One of the biggest problems Oliver had with Kavanaugh’s testimony was his repeated assertion that “all four witnesses” who were allegedly at the house party where Ford says she was assaulted “said that it didn’t happen.”
“This 53-year-old frat pledge is actually significantly misstating the facts there, because in reality, three of those people merely said that they didn’t recall the party as described, and Ford’s friend Ms. Kaiser did specifically say ‘she believes Ford’s allegation,’ and the fourth person there is Kavanaugh himself,” Oliver argued. “So Kavanaugh just wildly mischaracterized evidence, and that is one thing a judge really should know not to do.”
There were also Kavanaugh’s far-fetched claims about his yearbook, where he claimed that a yearbook photo of several football players labeled “Renate Alumni” was meant to show “affection” to the young woman; that “boof” meant “flatulence”; and that “devil’s triangle” is a “drinking game,” instead of what its understood definition is: a sex act between two men and one woman.
Of course, most Republican senators on the Judiciary Committee had already made up their minds about Kavanaugh before Ford’s and Kavanaugh’s testimonies.
“This is a national disgrace, the way you’re being treated!” exclaimed Sen. Orrin Hatch (R-UT), while Sen. Lindsey Graham (R-SC), glassy-eyed, shouted, “This is the most unethical sham since I’ve been in politics!”
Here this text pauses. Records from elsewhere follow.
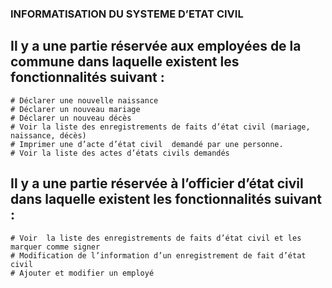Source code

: ### INFORMATISATION DU SYSTEME D’ETAT CIVIL

## Il y a une partie réservée aux employées de la commune dans laquelle existent les fonctionnalités suivant :


    # Déclarer une nouvelle naissance 
    # Déclarer un nouveau mariage 
    # Déclarer un nouveau décès
    # Voir la liste des enregistrements de faits d’état civil (mariage, naissance, décès)
    # Imprimer une d’acte d’état civil  demandé par une personne.
    # Voir la liste des actes d’états civils demandés 

## Il y a une partie réservée à l’officier d’état civil dans laquelle existent les fonctionnalités suivant :


    # Voir  la liste des enregistrements de faits d’état civil et les marquer comme signer
    # Modification de l’information d’un enregistrement de fait d’état civil
    # Ajouter et modifier un employé
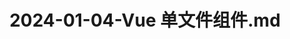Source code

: ---
layout: post
title: 2024-01-04-Vue 单文件组件.md
categories: [Vue]
description: 
keywords: Vue 单文件组件.md
mermaid: false
sequence: false
flow: false
mathjax: false
mindmap: false
mindmap2: false
---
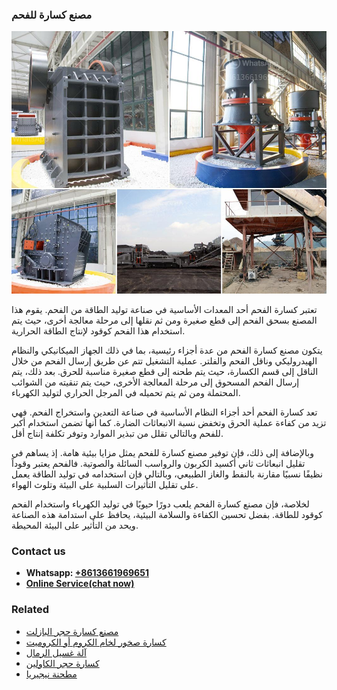 <h3>مصنع كسارة للفحم</h3><img src='1701853843.jpg' alt=''><p>تعتبر كسارة الفحم أحد المعدات الأساسية في صناعة توليد الطاقة من الفحم. يقوم هذا المصنع بسحق الفحم إلى قطع صغيرة ومن ثم نقلها إلى مرحلة معالجة أخرى، حيث يتم استخدام هذا الفحم كوقود لإنتاج الطاقة الحرارية.</p><p>يتكون مصنع كسارة الفحم من عدة أجزاء رئيسية، بما في ذلك الجهاز الميكانيكي والنظام الهيدروليكي وناقل الفحم والفلتر. عملية التشغيل تتم عن طريق إرسال الفحم من خلال الناقل إلى قسم الكسارة، حيث يتم طحنه إلى قطع صغيرة مناسبة للحرق. بعد ذلك، يتم إرسال الفحم المسحوق إلى مرحلة المعالجة الأخرى، حيث يتم تنقيته من الشوائب المحتملة ومن ثم يتم تحميله في المرجل الحراري لتوليد الكهرباء.</p><p>تعد كسارة الفحم أحد أجزاء النظام الأساسية في صناعة التعدين واستخراج الفحم. فهي تزيد من كفاءة عملية الحرق وتخفض نسبة الانبعاثات الضارة. كما أنها تضمن استخدام أكبر للفحم وبالتالي تقلل من تبذير الموارد وتوفر تكلفة إنتاج أقل.</p><p>وبالإضافة إلى ذلك، فإن توفير مصنع كسارة للفحم يمثل مزايا بيئية هامة. إذ يساهم في تقليل انبعاثات ثاني أكسيد الكربون والرواسب السائلة والصوتية. فالفحم يعتبر وقوداً نظيفًا نسبيًا مقارنة بالنفط والغاز الطبيعي، وبالتالي فإن استخدامه في توليد الطاقة يعمل على تقليل التأثيرات السلبية على البيئة وتلوث الهواء.</p><p>لخلاصة، فإن مصنع كسارة الفحم يلعب دورًا حيويًا في توليد الكهرباء واستخدام الفحم كوقود للطاقة. بفضل تحسين الكفاءة والسلامة البيئية، يحافظ على استدامة هذه الصناعة ويحد من التأثير على البيئة المحيطة.</p><h3>Contact us</h3><ul><li><strong>Whatsapp:&nbsp;<a href="https://wa.me/8613661969651">+8613661969651</a></strong></li><li><a href="https://swt.shibang-china.com/?git&amp;zhl&amp;مصنع كسارة للفحم"><strong>Online Service(chat now)</strong></a></li></ul><h3>Related</h3><ul><li><a href='مصنع كسارة حجر البازلت.md'>مصنع كسارة حجر البازلت</a></li><li><a href='كسارة صخور لخام الكروم أو الكروميت.md'>كسارة صخور لخام الكروم أو الكروميت</a></li><li><a href='آلة غسيل الرمال.md'>آلة غسيل الرمال</a></li><li><a href='كسارة حجر الكاولين.md'>كسارة حجر الكاولين</a></li><li><a href='مطحنة نيجيريا.md'>مطحنة نيجيريا</a></li></ul>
“Lindsey Graham… is not technically wrong there. This process is deeply flawed, but that’s because he and the Republican majority designed it that way. If they wanted to avoid a he-said-she-said situation they absolutely could have, but instead they only called two people,” said Oliver. “A much fairer process would have been gathering evidence and hearing from others… but that is not how Republicans chose to set up the hearing.”
Oliver further argued that there were several “disqualifying” moments in Kavanaugh’s testimony—none more so than his allegation of a left-wing conspiracy that sounded “positively Trumpian.”
“This whole two-week effort has been a calculated and orchestrated political hit, fueled with apparent pent-up anger over President Trump and the 2016 election; fear that has been unfairly stoked about my judicial record; revenge on behalf of the Clintons; and millions of dollars in money from outside left-wing opposition groups.”
“Now, that is absolutely horrifying, and it is worth taking a moment now to note the norm that has just been shattered, because I know that we’re all basically callous to people talking that way now, but we are supposed to have at least nine people left in America who do not talk that way, and yet Kavanaugh just all but came out and said he’s going to approach his entire tenure as one case of Me vs. The Libtard Cucks,” said Oliver.
The comedian concluded that, since Kavanaugh is not a particularly exceptional or different conservative Supreme Court candidate, the Republicans’ desire to ram through his nomination could only mean one thing: “a big fuck you to women.”